[Data contained in a dataset]
-*-

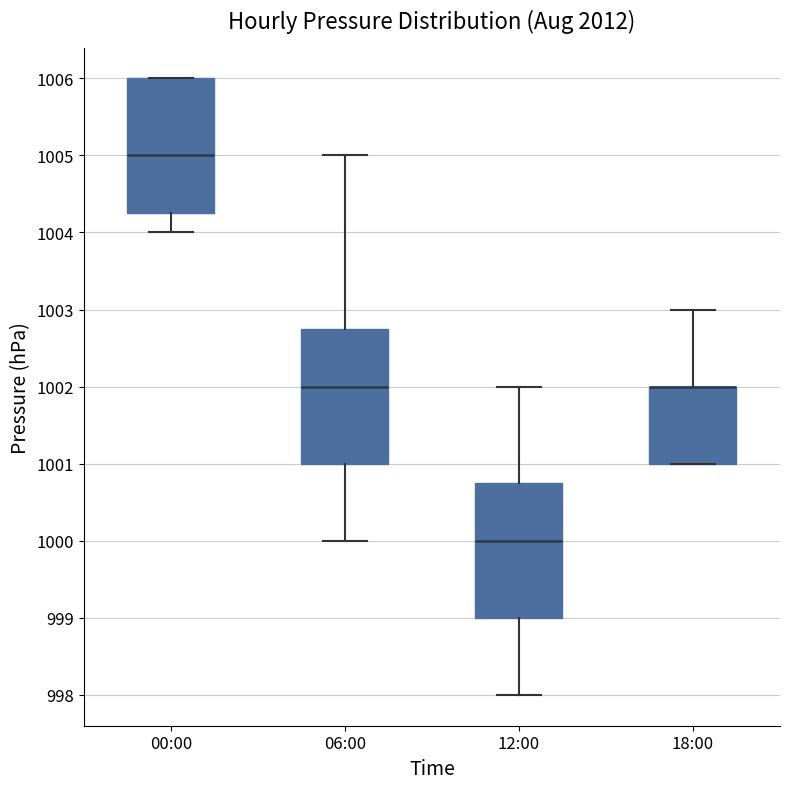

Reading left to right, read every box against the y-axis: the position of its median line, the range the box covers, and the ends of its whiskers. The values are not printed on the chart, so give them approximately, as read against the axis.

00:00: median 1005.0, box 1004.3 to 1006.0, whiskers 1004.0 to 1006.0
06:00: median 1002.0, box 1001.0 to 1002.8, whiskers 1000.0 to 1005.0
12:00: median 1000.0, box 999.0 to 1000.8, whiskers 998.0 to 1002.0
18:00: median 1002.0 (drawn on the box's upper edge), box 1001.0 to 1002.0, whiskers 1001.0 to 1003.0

-*-

> **Task description**: Turn every line of the data above into a numbered list, dropping blank lines and omitting the pictures.

> **Written solution**:
1. Reading left to right, read every box against the y-axis: the position of its median line, the range the box covers, and the ends of its whiskers. The values are not printed on the chart, so give them approximately, as read against the axis.
2. 00:00: median 1005.0, box 1004.3 to 1006.0, whiskers 1004.0 to 1006.0
3. 06:00: median 1002.0, box 1001.0 to 1002.8, whiskers 1000.0 to 1005.0
4. 12:00: median 1000.0, box 999.0 to 1000.8, whiskers 998.0 to 1002.0
5. 18:00: median 1002.0 (drawn on the box's upper edge), box 1001.0 to 1002.0, whiskers 1001.0 to 1003.0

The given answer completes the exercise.